The overall stone-free rate for ureteral stones was 86.1% (567/658). Success rates for proximal, medial and distal ureteral stones were 68.13% (139/204 patients), 84.8% (73/86 patients) and 96.4% (355/368 patients), respectively. One hundred and twenty patients (18.3%) required additional surgical treatment for their stones beyond the initial URS, including a second URS in 97 patients (14.74%) and URS plus Retrograde Intra-Renal Surgery (RIRS) in 23 patients (3.54%). The overall stonefree rate after the second treatment was 99.3%. Intra-operative complications accounted for 5.92% and consisted of ureteral perforations in 16 pts (2.4%), erosions of urothelium leading to significant bleeding in 15 pts (2.27%), severe pain in 4 pts (0.6%), fever in 3 pts (0.45%) and one case of ureteral avulsion (0.15%).
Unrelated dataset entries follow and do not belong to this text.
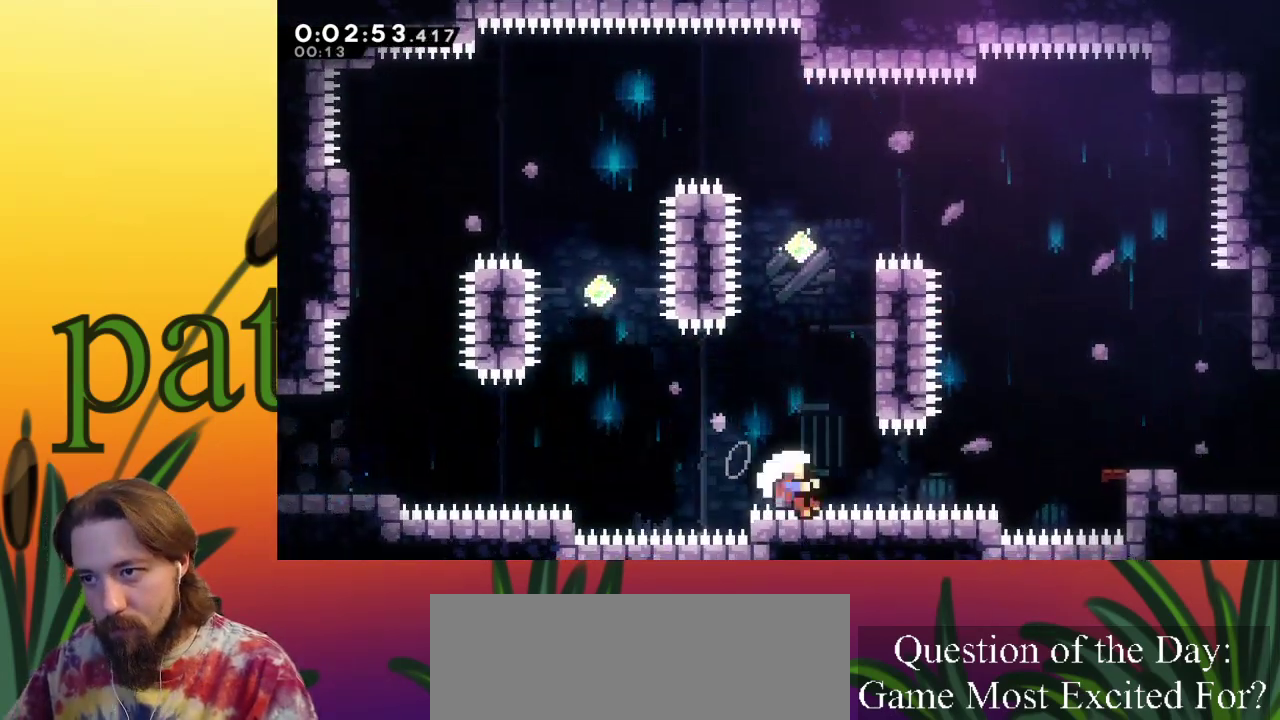
{"keys": [], "events": [[17, "x", "down"], [167, "c", "up"], [267, "x", "up"], [300, "up", "up"], [350, "right", "up"]]}
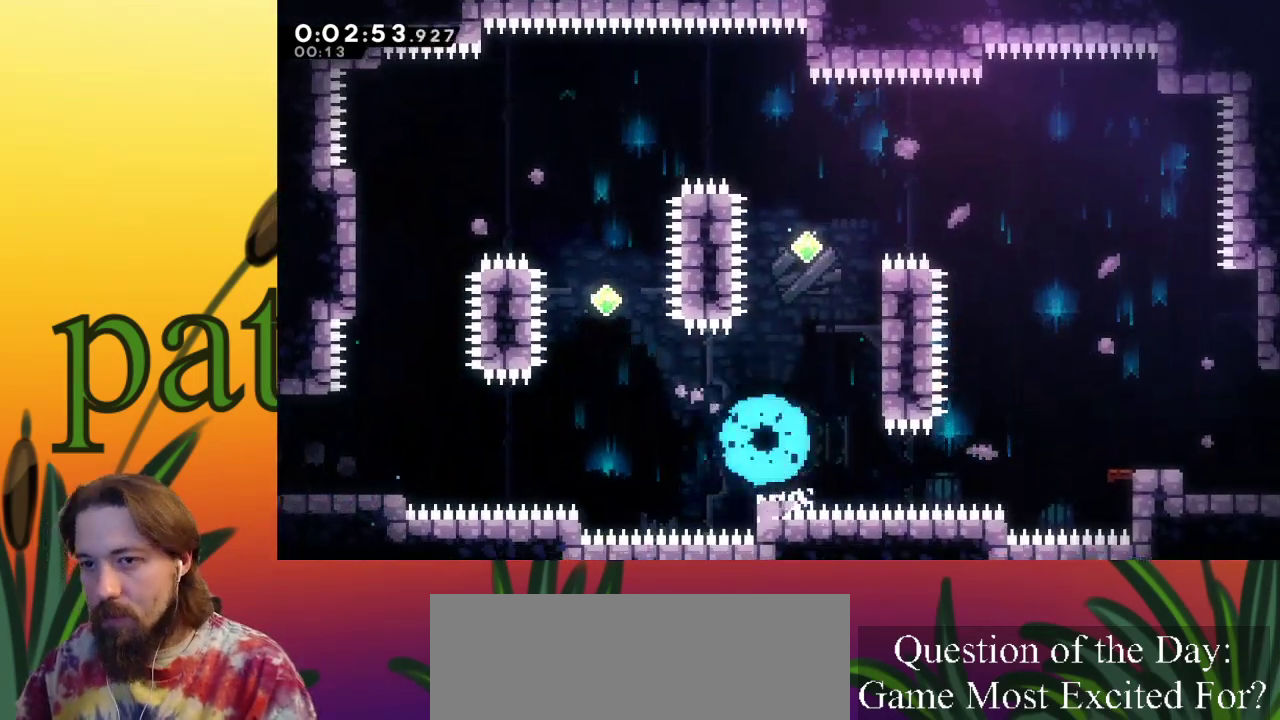
{"keys": [], "events": []}
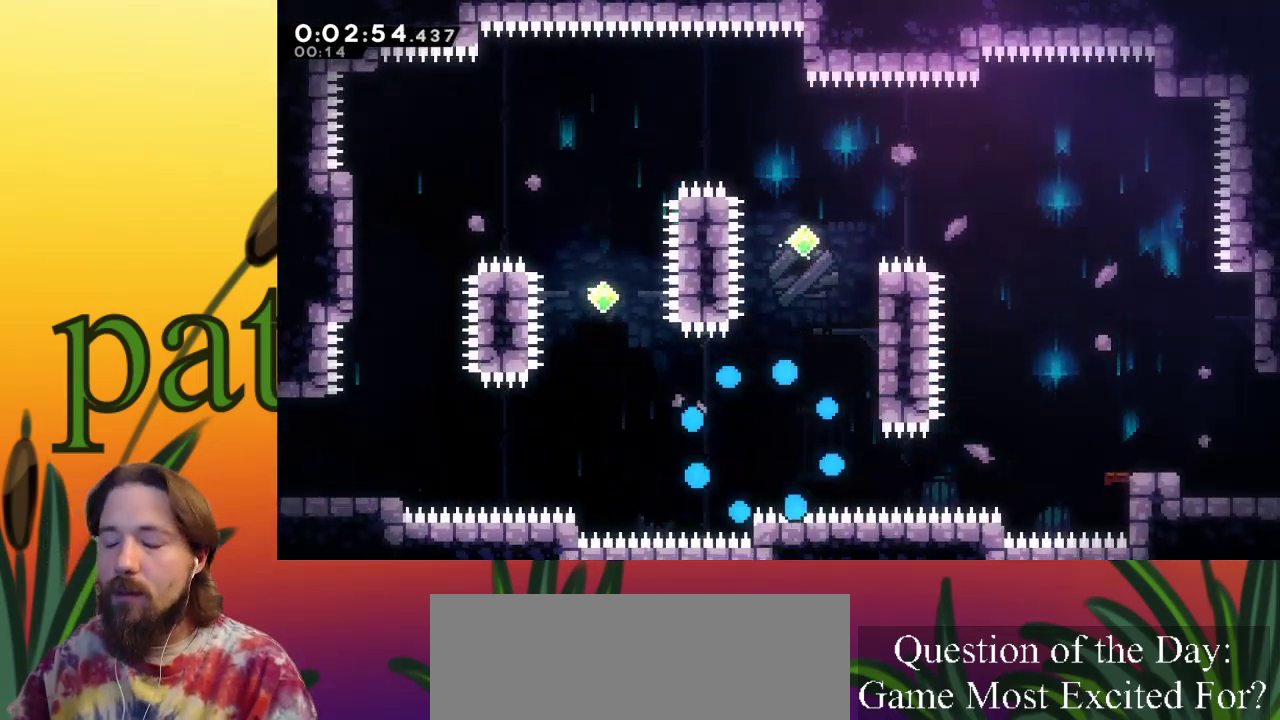
{"keys": [], "events": []}
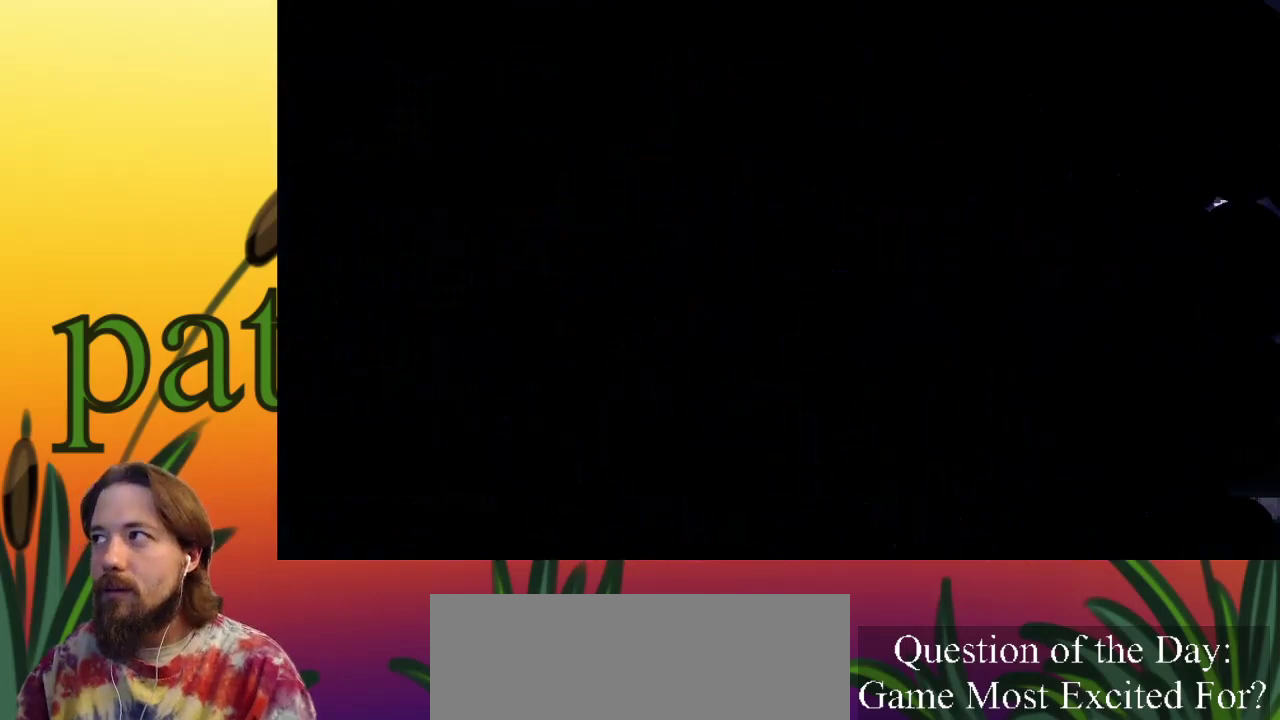
{"keys": [], "events": []}
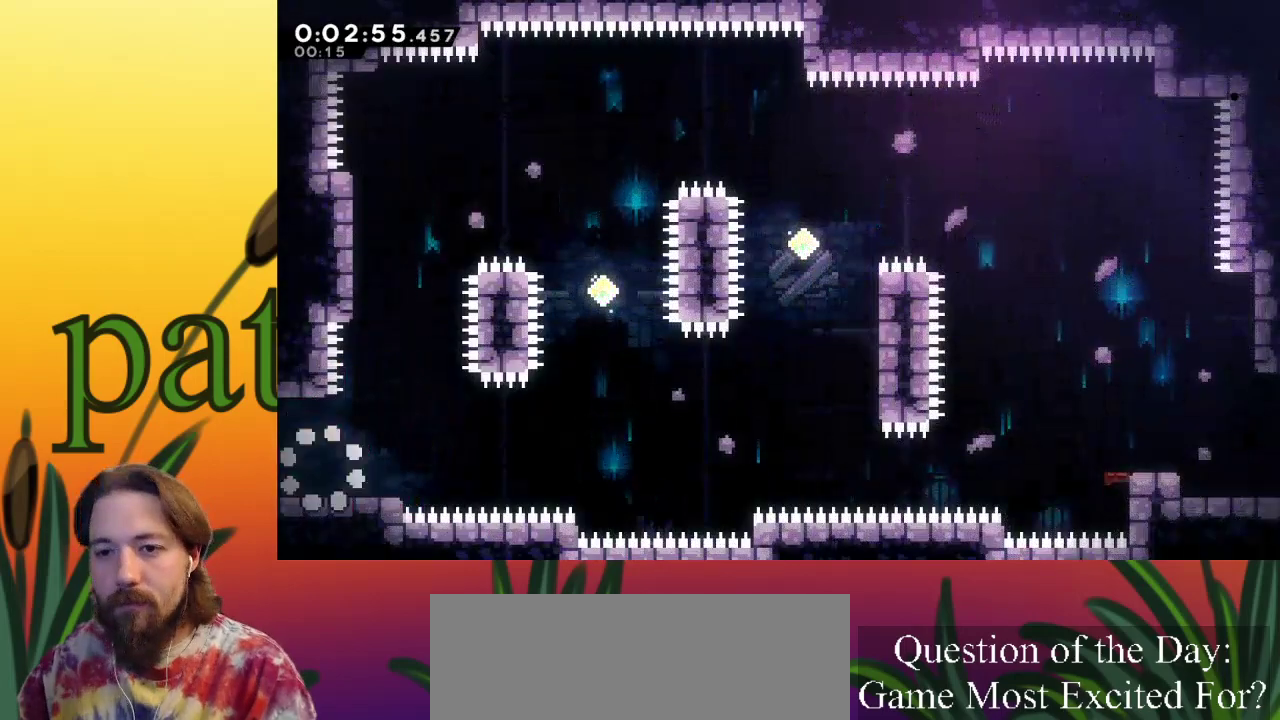
{"keys": ["right"], "events": [[300, "down", "down"], [333, "c", "down"], [383, "c", "up"], [383, "right", "down"], [433, "down", "up"]]}
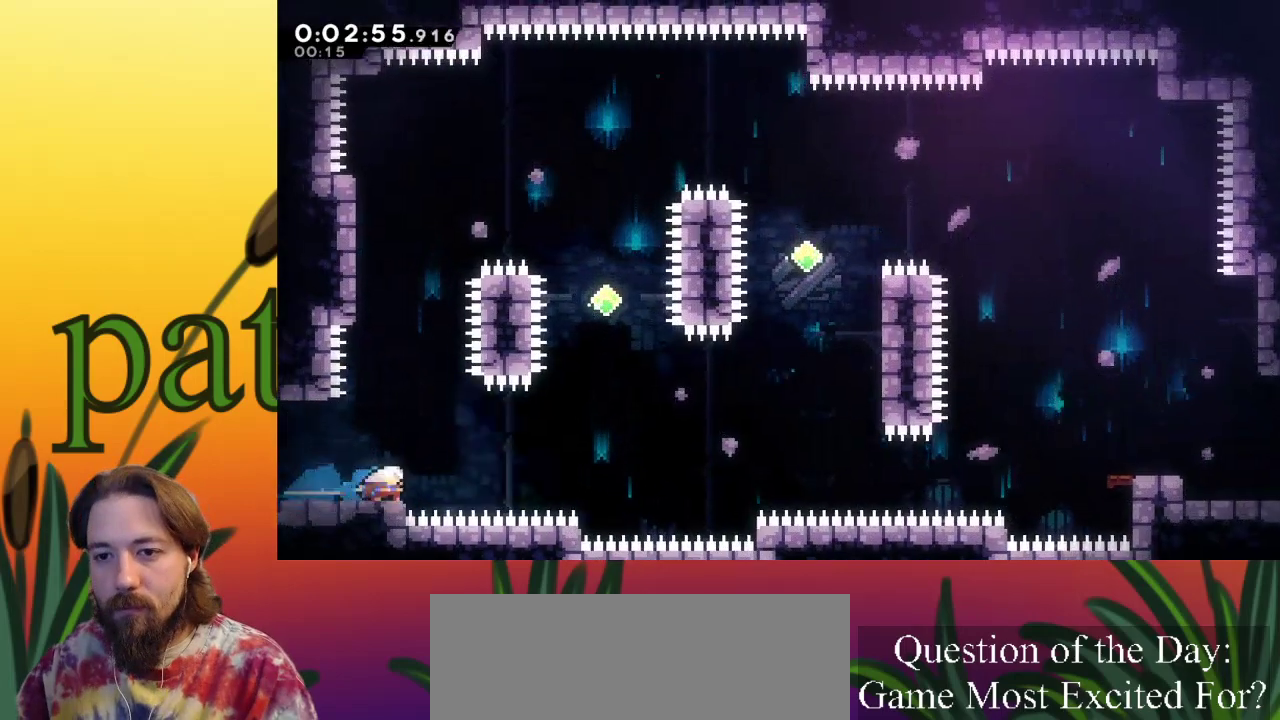
{"keys": ["c", "right", "up"], "events": [[33, "z", "down"], [417, "up", "down"], [467, "c", "down"], [467, "z", "up"]]}
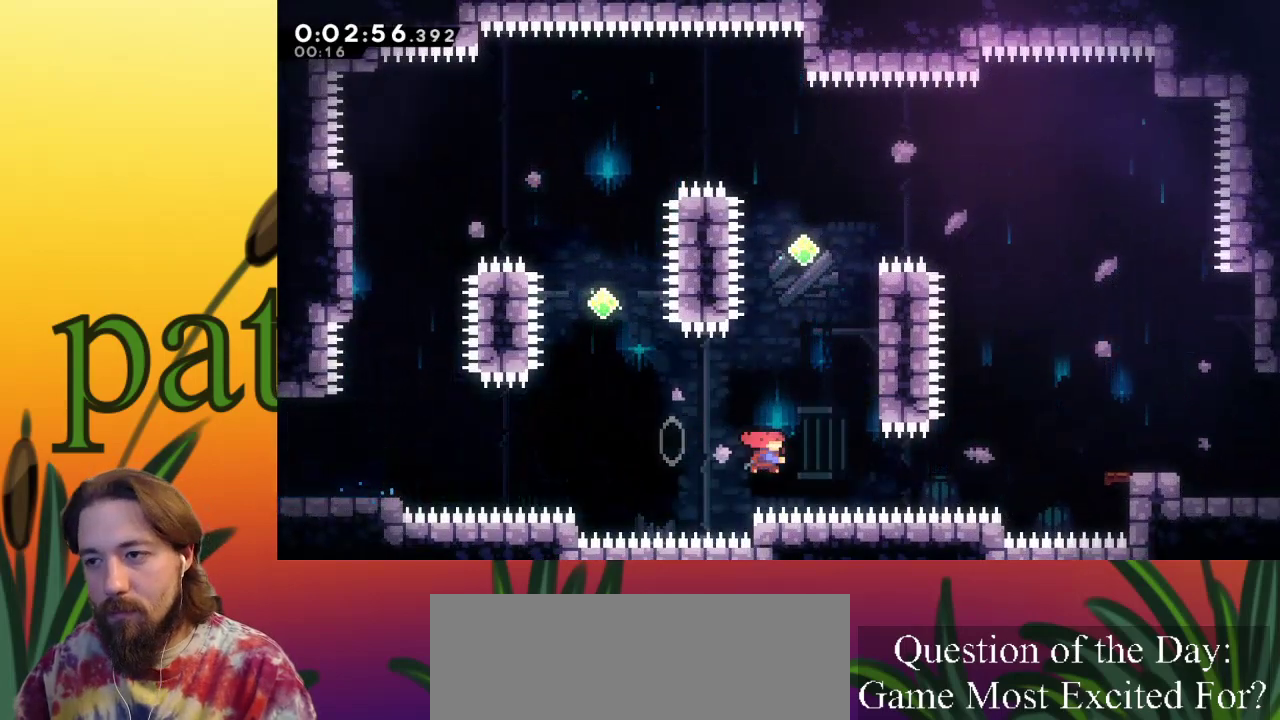
{"keys": ["up", "x"], "events": [[233, "c", "up"], [233, "x", "down"], [383, "right", "up"]]}
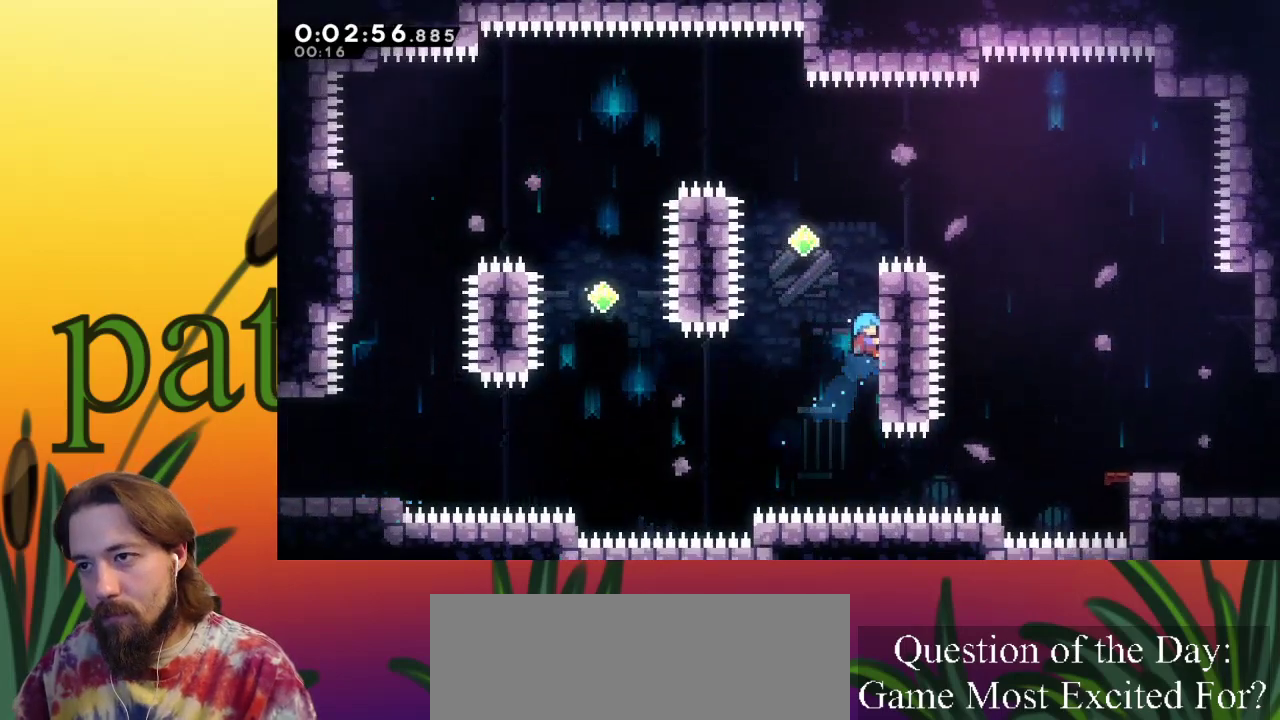
{"keys": ["right", "up", "x"], "events": [[250, "left", "down"], [250, "z", "down"], [400, "right", "down"], [450, "left", "up"], [483, "z", "up"]]}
This study demonstrates that the use of Holmium laser lithotripsy is a safe and effective means of treating ureteral stones regardless of sex, age, stone location, or stone size. The instrumentation we used was extremely limited, in order to reduce costs related to the procedure to an absolute minimum whilst maintaining the two quality indicators for the procedure, namely success rate and length of hospitalisation (86.1% and 34 hours).
以我们这样拥有大量患者的中心为例,展示如何使用一套有限的器械进行输尿管结石碎石术。
我们评估了2004年7月至2011年7月在我们中心进行的与使用钬激光进行输尿管镜下输尿管结石碎石术(URS)相关的病历。总体而言,601例患者共进行了658次输尿管结石URS,其中204次针对近端输尿管结石(31%),86次针对中段输尿管结石(13.06%),368次针对远端输尿管结石(57.76%)。504例患者(76.5%)存在输尿管肾积水(II - III级)。57例患者(8.6%)同时进行了双侧手术,但大多数患者为孤立性远端输尿管结石。106例患者(16.1%)远端输尿管有不止一枚结石,96例患者(14.8%)在同一手术中还治疗了近端输尿管结石。
输尿管结石的总体结石清除率为86.1%(567/658)。近端、中段和远端输尿管结石的成功率分别为68.13%(139/204例患者)、84.8%(73/86例患者)和96.4%(355/368例患者)。120例患者(18.3%)在初次URS后需要额外的手术治疗结石,包括97例患者(14.74%)进行第二次URS,23例患者(3.54%)进行URS加逆行肾内手术(RIRS)。第二次治疗后的总体结石清除率为99.3%。术中并发症发生率为5.92%,包括16例患者输尿管穿孔(2.4%)、15例患者尿路上皮糜烂导致严重出血(2.27%)、4例患者严重疼痛(0.6%)、3例患者发热(0.45%)和1例输尿管撕脱(0.15%)。
本研究表明,无论性别、年龄、结石位置或结石大小,使用钬激光碎石术都是治疗输尿管结石的一种安全有效的方法。我们使用的器械极为有限,目的是在保持手术成功率和住院时间这两个质量指标(分别为86.1%和34小时)的同时,将手术相关成本降至绝对最低。